Only a number is wanted: how many lines of the entries include the string "Phase"?

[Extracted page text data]
- - - - - - -
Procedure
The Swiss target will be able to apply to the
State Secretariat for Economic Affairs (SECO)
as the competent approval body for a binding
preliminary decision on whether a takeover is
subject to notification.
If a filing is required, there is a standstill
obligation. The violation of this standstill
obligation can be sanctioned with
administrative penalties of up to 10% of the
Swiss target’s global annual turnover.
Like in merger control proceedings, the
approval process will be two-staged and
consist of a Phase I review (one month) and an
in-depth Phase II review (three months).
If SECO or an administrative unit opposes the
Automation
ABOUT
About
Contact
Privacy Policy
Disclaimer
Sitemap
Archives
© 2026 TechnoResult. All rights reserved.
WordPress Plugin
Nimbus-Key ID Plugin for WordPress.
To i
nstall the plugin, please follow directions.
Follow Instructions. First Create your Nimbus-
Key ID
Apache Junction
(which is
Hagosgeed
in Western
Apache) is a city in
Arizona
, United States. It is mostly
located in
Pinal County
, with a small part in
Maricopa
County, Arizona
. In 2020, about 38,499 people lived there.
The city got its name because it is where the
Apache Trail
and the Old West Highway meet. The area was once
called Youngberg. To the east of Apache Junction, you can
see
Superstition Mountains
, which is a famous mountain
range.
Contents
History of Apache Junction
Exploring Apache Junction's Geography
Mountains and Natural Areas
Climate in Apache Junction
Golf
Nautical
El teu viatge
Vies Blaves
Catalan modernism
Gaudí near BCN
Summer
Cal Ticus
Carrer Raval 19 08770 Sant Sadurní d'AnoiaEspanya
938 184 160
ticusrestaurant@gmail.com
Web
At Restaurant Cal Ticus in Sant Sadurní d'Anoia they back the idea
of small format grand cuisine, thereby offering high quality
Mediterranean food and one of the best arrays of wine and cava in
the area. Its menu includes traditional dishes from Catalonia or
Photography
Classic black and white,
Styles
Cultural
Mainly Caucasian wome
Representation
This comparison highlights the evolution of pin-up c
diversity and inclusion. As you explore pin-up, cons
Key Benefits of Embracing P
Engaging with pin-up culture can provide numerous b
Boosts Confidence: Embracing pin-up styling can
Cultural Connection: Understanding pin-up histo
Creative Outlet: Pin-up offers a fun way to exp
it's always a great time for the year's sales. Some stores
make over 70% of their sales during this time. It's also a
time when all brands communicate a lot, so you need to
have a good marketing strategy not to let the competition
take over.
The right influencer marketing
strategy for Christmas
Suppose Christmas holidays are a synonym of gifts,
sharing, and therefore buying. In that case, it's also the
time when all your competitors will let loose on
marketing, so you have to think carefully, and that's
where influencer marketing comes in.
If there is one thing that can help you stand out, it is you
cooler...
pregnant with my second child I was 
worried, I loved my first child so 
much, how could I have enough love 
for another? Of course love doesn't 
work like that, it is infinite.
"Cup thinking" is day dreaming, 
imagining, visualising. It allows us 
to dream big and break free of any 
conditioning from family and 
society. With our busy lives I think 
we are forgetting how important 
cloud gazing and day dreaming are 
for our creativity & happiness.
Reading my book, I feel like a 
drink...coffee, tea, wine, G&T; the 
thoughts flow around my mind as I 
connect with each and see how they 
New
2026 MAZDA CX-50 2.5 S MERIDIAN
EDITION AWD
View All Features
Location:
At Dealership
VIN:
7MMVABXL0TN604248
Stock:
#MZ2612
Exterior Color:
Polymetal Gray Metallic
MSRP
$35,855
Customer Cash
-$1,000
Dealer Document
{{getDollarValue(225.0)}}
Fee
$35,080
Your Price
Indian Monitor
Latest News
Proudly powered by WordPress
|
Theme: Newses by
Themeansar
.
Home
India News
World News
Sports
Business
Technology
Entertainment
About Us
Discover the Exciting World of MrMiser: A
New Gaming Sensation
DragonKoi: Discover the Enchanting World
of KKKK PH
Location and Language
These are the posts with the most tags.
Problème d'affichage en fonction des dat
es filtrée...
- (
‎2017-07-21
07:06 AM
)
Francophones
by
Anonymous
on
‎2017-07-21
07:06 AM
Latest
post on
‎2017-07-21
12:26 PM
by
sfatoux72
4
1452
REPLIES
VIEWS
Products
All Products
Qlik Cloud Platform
- - - - - - -
(ANSWER FOR THIS EXERCISE) 2